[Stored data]
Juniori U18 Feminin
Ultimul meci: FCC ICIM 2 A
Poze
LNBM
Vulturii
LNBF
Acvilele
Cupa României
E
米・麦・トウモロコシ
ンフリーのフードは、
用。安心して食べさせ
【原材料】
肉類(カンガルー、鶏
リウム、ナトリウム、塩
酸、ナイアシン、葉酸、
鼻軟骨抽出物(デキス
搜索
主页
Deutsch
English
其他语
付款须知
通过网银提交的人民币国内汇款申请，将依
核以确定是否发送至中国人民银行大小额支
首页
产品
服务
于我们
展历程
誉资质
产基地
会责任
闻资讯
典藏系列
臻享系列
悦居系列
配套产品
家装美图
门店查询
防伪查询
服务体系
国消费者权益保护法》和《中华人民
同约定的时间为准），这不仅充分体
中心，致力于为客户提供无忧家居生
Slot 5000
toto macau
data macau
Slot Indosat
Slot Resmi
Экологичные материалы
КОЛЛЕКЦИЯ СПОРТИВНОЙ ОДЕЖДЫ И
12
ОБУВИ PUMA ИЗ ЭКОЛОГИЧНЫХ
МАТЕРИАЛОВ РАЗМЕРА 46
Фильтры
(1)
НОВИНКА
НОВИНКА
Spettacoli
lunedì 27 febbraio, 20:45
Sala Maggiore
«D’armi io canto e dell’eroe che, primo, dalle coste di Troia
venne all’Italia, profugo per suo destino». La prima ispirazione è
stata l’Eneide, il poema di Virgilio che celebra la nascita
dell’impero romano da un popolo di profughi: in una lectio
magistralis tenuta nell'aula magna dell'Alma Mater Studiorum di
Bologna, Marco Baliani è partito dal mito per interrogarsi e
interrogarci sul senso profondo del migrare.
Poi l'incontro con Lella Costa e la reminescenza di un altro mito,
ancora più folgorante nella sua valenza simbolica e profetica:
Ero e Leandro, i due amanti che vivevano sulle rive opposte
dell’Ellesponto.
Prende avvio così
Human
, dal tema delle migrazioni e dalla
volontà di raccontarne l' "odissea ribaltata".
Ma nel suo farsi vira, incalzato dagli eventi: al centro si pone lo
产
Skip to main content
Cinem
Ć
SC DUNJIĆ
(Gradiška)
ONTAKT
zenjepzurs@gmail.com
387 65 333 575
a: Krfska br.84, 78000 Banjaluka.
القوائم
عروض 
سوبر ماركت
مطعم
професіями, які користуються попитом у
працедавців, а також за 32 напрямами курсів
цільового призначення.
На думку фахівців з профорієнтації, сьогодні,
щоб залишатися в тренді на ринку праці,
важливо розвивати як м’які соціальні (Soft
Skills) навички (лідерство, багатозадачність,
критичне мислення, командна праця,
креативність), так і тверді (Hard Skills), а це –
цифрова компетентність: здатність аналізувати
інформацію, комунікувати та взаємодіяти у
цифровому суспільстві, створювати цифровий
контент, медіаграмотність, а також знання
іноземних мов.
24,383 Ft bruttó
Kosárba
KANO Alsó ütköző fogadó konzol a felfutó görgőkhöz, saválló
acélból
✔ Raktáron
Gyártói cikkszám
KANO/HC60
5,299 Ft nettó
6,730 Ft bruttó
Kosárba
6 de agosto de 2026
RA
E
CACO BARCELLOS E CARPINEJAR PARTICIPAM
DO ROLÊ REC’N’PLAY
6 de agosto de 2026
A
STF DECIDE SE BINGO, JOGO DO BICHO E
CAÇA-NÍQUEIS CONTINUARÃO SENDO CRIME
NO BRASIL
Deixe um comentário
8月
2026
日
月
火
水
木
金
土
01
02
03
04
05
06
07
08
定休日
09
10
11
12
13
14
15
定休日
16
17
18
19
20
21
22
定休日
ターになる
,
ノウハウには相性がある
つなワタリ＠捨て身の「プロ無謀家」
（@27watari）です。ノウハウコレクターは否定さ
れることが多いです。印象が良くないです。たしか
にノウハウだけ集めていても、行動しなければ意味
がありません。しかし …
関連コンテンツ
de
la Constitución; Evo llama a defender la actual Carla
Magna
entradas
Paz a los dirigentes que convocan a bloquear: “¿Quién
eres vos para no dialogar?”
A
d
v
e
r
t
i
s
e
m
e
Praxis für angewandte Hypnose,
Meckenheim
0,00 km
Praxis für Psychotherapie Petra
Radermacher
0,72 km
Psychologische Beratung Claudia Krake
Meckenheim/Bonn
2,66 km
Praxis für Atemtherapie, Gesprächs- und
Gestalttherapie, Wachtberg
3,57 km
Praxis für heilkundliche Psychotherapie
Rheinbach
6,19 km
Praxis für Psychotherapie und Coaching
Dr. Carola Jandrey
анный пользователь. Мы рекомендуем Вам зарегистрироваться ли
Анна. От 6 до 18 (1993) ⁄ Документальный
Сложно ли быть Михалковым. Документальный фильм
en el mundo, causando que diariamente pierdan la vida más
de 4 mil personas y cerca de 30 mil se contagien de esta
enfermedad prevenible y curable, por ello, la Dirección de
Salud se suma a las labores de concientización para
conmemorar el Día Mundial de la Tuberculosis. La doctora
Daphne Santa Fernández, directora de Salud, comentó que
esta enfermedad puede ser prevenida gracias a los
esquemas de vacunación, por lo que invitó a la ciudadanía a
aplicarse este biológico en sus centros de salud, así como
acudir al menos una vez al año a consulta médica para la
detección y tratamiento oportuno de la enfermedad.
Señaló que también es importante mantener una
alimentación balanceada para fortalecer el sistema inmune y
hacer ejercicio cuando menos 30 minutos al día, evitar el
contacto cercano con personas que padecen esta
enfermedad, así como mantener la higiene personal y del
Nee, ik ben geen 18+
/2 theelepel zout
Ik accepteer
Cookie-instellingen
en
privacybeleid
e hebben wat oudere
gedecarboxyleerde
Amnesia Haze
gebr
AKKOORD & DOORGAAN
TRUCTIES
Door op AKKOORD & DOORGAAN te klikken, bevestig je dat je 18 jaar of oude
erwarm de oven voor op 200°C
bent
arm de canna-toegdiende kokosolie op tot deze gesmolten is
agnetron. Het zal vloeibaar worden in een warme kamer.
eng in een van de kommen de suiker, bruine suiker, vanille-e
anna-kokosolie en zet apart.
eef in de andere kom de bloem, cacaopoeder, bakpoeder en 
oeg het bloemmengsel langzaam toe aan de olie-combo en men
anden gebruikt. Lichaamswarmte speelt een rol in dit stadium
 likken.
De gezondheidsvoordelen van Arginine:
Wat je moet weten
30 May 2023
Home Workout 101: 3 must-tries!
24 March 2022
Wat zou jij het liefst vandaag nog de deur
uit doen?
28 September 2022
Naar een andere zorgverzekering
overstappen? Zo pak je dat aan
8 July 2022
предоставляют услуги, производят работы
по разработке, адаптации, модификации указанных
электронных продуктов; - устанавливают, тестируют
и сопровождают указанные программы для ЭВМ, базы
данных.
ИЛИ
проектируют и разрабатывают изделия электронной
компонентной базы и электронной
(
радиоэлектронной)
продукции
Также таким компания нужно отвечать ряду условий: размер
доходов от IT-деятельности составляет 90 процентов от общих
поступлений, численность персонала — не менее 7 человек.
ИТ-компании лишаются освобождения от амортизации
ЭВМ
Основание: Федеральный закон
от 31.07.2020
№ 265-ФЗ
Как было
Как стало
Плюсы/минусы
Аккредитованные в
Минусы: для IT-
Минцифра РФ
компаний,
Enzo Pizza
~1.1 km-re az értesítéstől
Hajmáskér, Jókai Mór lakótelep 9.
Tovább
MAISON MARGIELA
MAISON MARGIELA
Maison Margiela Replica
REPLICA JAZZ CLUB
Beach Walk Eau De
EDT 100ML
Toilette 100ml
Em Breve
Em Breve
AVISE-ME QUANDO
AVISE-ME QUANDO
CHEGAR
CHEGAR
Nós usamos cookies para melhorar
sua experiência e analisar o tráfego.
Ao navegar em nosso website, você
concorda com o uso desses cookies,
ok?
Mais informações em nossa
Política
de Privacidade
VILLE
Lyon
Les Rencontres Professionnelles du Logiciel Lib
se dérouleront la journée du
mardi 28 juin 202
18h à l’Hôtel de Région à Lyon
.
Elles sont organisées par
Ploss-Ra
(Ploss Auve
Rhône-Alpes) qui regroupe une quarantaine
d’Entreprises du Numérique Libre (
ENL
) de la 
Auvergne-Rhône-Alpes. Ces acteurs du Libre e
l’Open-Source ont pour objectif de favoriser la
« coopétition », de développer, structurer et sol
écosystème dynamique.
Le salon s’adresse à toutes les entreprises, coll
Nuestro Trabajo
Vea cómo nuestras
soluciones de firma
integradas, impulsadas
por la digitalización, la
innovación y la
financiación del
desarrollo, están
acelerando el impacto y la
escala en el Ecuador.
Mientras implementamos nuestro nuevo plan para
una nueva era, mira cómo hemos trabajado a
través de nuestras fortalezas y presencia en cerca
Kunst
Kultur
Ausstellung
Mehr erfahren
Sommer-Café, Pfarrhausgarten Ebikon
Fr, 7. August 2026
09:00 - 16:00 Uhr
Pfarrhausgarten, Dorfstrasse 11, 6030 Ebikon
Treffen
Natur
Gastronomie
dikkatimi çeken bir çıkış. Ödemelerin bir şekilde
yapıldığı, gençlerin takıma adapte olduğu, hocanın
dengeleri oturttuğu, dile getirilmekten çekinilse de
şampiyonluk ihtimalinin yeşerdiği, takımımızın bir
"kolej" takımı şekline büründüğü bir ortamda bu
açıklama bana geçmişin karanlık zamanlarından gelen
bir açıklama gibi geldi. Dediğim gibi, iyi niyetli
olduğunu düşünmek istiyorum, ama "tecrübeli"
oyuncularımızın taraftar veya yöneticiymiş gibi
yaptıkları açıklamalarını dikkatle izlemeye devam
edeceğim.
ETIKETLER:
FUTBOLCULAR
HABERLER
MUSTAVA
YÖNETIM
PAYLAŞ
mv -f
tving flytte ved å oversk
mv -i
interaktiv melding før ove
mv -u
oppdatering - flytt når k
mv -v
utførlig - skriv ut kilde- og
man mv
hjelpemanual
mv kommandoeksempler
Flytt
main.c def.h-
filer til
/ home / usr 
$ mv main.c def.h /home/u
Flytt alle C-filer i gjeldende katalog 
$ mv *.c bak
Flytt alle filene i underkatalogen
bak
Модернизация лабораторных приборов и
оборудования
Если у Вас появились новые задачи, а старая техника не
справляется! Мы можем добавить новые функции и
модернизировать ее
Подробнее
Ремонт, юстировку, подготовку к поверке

WORK TASK: Transcribe the records above exactly, beginning at the line that contains "eng in een van" and ending with the line that contains "24 March 2022", both included, and nothing else.

OUTPUT OF THE EXERCISE:
eng in een van de kommen de suiker, bruine suiker, vanille-e
anna-kokosolie en zet apart.
eef in de andere kom de bloem, cacaopoeder, bakpoeder en 
oeg het bloemmengsel langzaam toe aan de olie-combo en men
anden gebruikt. Lichaamswarmte speelt een rol in dit stadium
 likken.
De gezondheidsvoordelen van Arginine:
Wat je moet weten
30 May 2023
Home Workout 101: 3 must-tries!
24 March 2022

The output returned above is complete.